Notícias
Fim da obrigatoriedade das autoescolas para CNH? Clique e entenda

Por Cleiton Zimer
A proposta do governo federal de acabar com a obrigatoriedade de frequentar autoescola para tirar a Carteira Nacional de Habilitação (CNH) provocou forte reação entre especialistas em segurança viária. A ideia, defendida pelo ministro dos Transportes, Renan Filho, visa reduzir a burocracia e o custo do processo, permitindo que o candidato estude por conta própria e realize os exames teórico e prático com instrutores autônomos credenciados — sem precisar passar por um Centro de Formação de Condutores (CFC).
Segundo o ministro, a autoescola continuaria existindo, mas de forma facultativa. “O Brasil é um dos poucos países que exige um número mínimo de horas-aula para fazer a prova. A proposta é que o ensino seja opcional, e não mais obrigatório”, afirmou Renan Filho em entrevista.
A medida, que não exigiria aprovação do Congresso, mas sim regulamentação direta do Executivo, tem o objetivo de baratear em até 80% o custo da CNH, que hoje pode ultrapassar R$ 2.700 no Rio Grande do Sul para a categoria B. No entanto, especialistas alertam para os riscos de uma mudança tão profunda.
Especialistas alertam: “É um tiro no pé”
Engenheiro e ex-diretor de Educação de Trânsito de Curitiba, Celso Alves Mariano avalia que o alto número de mortes no trânsito já é alarmante mesmo com a exigência atual de formação — cerca de 35 mil por ano no Brasil, com outras 150 mil pessoas ficando com sequelas graves.
“Se com uma formação mínima já temos esses números, imagine sem nenhuma exigência de preparo? O principal fator nos acidentes é o condutor. O ideal seria melhorar o sistema, não desmontá-lo”, afirma Mariano, que também dirige o Portal do Trânsito.
Enio Bacci, presidente do Conselho Estadual de Trânsito (Cetran) do RS, é ainda mais enfático: “Aliviar a preparação dos motoristas só vai aumentar o número de mortes. Talvez fosse algo aceitável no futuro. Hoje, é um tiro no pé.” Para ele, é preciso atualizar os conteúdos, incluindo temas como direção sob neblina e uso de câmbio automático, mas sem abrir mão da formação estruturada.
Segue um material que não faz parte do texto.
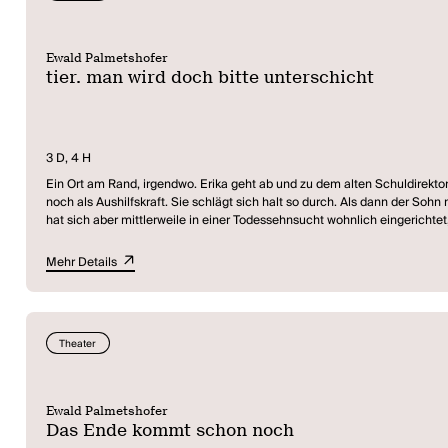
Ewald Palmetshofer
tier. man wird doch bitte unterschicht
3 D, 4 H
Ein Ort am Rand, irgendwo. Erika geht ab und zu dem alten Schuldirekto
noch als Aushilfskraft. Sie schlägt sich halt so durch. Als dann der So
hat sich aber mittlerweile in einer Todessehnsucht wohnlich eingerichte
die erzähl’n. Weil Tiere sprechen nicht. (Ewald Palmetshofer)
Mehr Details
tier.man wird doch bitte unterschicht
entstand im Rahmen des Dramatiker
„Ewald Palmetshofers Text ist auch ein wunderbarer Lesetext, mit dem de
Theater
Ewald Palmetshofer
Das Ende kommt schon noch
CFCs podem ficar mais caros
Outra preocupação é com o impacto no setor. Atualmente, o RS conta com 263 CFCs e cerca de 9,5 mil instrutores credenciados. O presidente do Sindicato dos CFCs (SindiCFC), Vilnei Sessim, afirma que a média de aulas hoje é de 28 horas, acima das 20 obrigatórias, o que indicaria que os alunos sentem necessidade de preparo.
Ele também aponta para o risco de aumento nos preços para quem continuar optando pelas autoescolas: “Com menos alunos, os custos podem subir. Quem não se sentir seguro para aprender por conta própria poderá pagar ainda mais.”
CNH mais barata, mas a que custo?
Para Renan Filho, a flexibilização permitiria usar instrutores autônomos, sem vínculo com CFCs. Mas mesmo entre parlamentares, o tema divide opiniões. O deputado Kim Kataguiri (União-SP), da oposição, é a favor: “O que importa é demonstrar habilidade, não cumprir um rito caro.” Já o deputado Paulo Pimenta (PT-RS), ligado ao governo, afirma que segurança deve vir em primeiro lugar e defende uma política de apoio para quem não pode pagar, como a CNH Social.
O Detran-RS, por sua vez, afirmou que aguarda o detalhamento da proposta, mas destaca que a formação atual envolve aspectos técnicos, legais e de cidadania, que não podem ser ignorados em um novo modelo.
Como funciona em outros países?
- Argentina: não exige autoescola; é necessário passar por exames. Curso online obrigatório para jovens de 16 a 21 anos.
- Espanha: uso de autoescola é comum, mas estudar por conta própria é permitido.
- Estados Unidos: regras variam por Estado; em muitos casos, aprendizado pode ser feito com familiares.
- Inglaterra: não é obrigatório ter instrutor; pode-se aprender com conhecidos. Para circular, é preciso usar placa de aprendiz (“L”).
A discussão segue aberta, mas a mudança promete esbarrar em argumentos técnicos, culturais e jurídicos, principalmente diante do histórico brasileiro de acidentes e da fragilidade da educação para o trânsito fora do ambiente formal de ensino.